REQUIRED WORK
Within the records below, reproduce without change the lines from the line that has "M605,0L738,308" through the line that has "M987,74L1019,61", and only those.

*** SUPPLIED RECORDS ***

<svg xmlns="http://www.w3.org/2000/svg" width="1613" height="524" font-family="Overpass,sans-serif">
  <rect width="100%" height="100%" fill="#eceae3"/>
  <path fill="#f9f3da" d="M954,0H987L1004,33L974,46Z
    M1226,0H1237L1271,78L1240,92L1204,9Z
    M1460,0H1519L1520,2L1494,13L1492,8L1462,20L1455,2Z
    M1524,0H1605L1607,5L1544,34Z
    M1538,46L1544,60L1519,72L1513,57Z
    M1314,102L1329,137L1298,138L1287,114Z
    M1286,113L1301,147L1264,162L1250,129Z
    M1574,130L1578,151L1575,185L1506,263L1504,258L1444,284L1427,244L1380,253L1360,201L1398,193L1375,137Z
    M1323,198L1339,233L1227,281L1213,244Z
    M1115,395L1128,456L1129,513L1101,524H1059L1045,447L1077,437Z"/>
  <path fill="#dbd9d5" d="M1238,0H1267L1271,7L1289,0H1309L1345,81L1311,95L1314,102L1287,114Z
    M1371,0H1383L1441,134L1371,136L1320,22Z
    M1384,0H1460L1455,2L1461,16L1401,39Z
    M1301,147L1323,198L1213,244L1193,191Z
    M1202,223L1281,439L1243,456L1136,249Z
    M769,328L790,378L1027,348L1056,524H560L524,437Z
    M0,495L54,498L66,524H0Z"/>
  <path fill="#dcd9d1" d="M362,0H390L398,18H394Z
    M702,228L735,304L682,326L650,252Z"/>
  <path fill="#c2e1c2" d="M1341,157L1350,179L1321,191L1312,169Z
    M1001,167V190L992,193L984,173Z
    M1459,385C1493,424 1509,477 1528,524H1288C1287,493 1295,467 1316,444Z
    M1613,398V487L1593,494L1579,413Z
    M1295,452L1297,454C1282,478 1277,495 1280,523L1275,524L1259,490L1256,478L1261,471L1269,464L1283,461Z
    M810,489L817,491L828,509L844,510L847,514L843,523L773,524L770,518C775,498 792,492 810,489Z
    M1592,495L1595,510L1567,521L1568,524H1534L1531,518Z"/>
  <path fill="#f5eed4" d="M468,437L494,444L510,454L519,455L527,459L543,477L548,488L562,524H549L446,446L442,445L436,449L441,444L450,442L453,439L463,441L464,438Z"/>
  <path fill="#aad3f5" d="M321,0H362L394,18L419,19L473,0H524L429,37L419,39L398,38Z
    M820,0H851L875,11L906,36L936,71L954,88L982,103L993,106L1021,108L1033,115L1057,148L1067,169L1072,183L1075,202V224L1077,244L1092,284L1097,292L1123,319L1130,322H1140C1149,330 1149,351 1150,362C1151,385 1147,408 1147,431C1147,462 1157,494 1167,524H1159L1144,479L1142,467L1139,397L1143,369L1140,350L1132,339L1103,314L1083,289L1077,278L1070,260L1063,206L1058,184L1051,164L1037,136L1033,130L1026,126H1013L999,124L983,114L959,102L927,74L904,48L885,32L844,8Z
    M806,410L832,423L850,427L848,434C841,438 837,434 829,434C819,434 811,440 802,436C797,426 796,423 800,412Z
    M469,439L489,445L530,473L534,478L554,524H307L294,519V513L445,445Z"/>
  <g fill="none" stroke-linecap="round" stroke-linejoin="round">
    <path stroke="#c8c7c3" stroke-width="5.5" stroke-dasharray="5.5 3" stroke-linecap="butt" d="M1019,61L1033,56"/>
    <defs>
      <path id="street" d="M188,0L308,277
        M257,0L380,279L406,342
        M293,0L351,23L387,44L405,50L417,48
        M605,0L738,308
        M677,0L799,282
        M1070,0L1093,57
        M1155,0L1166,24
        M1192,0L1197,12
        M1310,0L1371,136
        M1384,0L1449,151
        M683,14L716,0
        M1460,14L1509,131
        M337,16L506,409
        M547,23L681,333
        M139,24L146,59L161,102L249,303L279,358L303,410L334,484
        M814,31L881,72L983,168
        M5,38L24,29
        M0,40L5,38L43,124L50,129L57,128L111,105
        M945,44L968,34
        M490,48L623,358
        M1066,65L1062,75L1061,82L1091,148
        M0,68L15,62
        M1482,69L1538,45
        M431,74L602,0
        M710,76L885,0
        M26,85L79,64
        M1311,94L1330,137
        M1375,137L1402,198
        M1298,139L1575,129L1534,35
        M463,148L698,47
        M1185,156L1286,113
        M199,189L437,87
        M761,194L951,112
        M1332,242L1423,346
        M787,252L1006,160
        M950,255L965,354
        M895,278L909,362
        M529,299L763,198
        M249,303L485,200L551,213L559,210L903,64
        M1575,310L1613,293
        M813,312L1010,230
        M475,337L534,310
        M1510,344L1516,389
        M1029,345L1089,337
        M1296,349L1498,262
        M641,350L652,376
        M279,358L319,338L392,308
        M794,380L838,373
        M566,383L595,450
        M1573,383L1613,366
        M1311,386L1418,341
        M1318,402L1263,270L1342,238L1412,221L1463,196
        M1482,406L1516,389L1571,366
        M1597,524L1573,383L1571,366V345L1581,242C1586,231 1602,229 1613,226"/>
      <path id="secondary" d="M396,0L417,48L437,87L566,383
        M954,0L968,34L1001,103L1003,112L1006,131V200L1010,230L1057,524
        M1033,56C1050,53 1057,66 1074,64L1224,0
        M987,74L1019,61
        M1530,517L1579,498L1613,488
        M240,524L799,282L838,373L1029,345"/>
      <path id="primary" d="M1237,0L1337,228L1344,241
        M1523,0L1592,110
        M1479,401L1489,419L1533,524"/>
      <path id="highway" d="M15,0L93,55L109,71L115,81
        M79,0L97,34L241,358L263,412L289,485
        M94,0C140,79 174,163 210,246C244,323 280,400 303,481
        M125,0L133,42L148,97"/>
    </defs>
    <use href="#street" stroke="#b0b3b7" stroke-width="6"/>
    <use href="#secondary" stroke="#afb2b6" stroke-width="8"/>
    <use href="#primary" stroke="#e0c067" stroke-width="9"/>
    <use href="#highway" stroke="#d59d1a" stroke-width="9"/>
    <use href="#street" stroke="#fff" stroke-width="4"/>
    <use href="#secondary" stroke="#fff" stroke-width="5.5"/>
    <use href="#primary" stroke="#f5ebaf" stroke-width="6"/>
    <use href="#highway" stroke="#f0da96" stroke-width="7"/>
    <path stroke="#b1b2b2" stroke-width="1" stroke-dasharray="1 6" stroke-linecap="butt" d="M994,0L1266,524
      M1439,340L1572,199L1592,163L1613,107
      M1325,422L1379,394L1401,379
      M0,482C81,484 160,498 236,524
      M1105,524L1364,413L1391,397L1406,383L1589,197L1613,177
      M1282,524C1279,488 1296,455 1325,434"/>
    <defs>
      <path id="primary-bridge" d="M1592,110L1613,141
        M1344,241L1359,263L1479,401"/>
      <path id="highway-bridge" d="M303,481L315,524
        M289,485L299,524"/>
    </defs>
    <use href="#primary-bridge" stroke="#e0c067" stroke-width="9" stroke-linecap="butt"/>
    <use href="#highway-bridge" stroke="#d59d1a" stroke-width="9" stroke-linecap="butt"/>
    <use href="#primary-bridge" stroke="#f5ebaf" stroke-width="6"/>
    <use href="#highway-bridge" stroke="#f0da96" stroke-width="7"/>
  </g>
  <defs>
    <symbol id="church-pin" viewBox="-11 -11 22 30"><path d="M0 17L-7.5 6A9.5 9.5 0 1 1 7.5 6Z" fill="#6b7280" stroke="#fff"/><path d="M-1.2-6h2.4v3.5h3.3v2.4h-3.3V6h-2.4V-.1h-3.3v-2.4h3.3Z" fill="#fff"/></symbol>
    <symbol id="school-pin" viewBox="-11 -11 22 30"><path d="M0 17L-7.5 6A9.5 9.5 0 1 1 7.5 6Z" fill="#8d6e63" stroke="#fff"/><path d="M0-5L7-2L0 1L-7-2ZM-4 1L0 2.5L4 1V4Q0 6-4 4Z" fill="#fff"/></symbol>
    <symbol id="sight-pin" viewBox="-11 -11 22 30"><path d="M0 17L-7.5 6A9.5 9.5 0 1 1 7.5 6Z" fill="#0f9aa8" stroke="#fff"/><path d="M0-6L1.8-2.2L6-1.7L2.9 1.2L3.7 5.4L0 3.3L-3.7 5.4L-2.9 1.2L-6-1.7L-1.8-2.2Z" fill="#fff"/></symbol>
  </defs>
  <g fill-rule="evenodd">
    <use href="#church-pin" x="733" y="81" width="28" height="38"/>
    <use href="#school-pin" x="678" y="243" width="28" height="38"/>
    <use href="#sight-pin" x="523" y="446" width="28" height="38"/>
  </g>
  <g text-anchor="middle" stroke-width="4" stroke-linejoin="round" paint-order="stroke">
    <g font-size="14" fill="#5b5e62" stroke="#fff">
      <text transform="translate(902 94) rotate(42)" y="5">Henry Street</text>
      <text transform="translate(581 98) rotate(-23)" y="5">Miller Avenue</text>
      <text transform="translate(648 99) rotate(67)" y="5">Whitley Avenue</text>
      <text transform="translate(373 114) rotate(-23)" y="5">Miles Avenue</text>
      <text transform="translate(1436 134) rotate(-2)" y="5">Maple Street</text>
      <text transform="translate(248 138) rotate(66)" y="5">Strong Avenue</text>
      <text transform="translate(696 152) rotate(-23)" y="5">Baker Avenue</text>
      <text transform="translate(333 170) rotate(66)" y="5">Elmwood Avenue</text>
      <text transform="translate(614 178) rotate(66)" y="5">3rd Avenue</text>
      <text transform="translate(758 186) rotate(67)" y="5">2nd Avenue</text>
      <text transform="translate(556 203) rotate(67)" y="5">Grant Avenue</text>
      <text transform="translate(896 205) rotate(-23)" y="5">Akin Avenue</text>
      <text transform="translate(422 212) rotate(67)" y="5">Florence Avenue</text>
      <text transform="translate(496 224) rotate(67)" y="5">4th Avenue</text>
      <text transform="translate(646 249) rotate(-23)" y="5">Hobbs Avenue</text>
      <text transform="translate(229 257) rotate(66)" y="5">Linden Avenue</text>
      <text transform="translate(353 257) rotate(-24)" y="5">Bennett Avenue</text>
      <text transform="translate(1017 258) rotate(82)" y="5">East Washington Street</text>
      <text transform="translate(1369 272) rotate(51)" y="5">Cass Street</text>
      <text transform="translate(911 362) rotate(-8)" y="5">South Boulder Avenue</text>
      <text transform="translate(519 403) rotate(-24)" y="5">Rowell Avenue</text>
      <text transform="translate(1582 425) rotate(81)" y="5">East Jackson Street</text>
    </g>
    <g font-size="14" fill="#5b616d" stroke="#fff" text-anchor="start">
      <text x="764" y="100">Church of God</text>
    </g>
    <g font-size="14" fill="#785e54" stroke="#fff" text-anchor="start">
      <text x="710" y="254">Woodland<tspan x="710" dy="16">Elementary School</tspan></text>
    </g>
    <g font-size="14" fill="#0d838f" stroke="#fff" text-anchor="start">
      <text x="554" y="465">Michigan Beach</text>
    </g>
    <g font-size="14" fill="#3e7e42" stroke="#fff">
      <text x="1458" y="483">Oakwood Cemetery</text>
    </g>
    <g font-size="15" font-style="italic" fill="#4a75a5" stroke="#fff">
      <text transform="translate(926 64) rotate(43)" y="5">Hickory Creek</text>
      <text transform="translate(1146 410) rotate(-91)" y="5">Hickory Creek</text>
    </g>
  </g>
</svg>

***

ANSWER FOR THE TASK
        M605,0L738,308
        M677,0L799,282
        M1070,0L1093,57
        M1155,0L1166,24
        M1192,0L1197,12
        M1310,0L1371,136
        M1384,0L1449,151
        M683,14L716,0
        M1460,14L1509,131
        M337,16L506,409
        M547,23L681,333
        M139,24L146,59L161,102L249,303L279,358L303,410L334,484
        M814,31L881,72L983,168
        M5,38L24,29
        M0,40L5,38L43,124L50,129L57,128L111,105
        M945,44L968,34
        M490,48L623,358
        M1066,65L1062,75L1061,82L1091,148
        M0,68L15,62
        M1482,69L1538,45
        M431,74L602,0
        M710,76L885,0
        M26,85L79,64
        M1311,94L1330,137
        M1375,137L1402,198
        M1298,139L1575,129L1534,35
        M463,148L698,47
        M1185,156L1286,113
        M199,189L437,87
        M761,194L951,112
        M1332,242L1423,346
        M787,252L1006,160
        M950,255L965,354
        M895,278L909,362
        M529,299L763,198
        M249,303L485,200L551,213L559,210L903,64
        M1575,310L1613,293
        M813,312L1010,230
        M475,337L534,310
        M1510,344L1516,389
        M1029,345L1089,337
        M1296,349L1498,262
        M641,350L652,376
        M279,358L319,338L392,308
        M794,380L838,373
        M566,383L595,450
        M1573,383L1613,366
        M1311,386L1418,341
        M1318,402L1263,270L1342,238L1412,221L1463,196
        M1482,406L1516,389L1571,366
        M1597,524L1573,383L1571,366V345L1581,242C1586,231 1602,229 1613,226"/>
      <path id="secondary" d="M396,0L417,48L437,87L566,383
        M954,0L968,34L1001,103L1003,112L1006,131V200L1010,230L1057,524
        M1033,56C1050,53 1057,66 1074,64L1224,0
        M987,74L1019,61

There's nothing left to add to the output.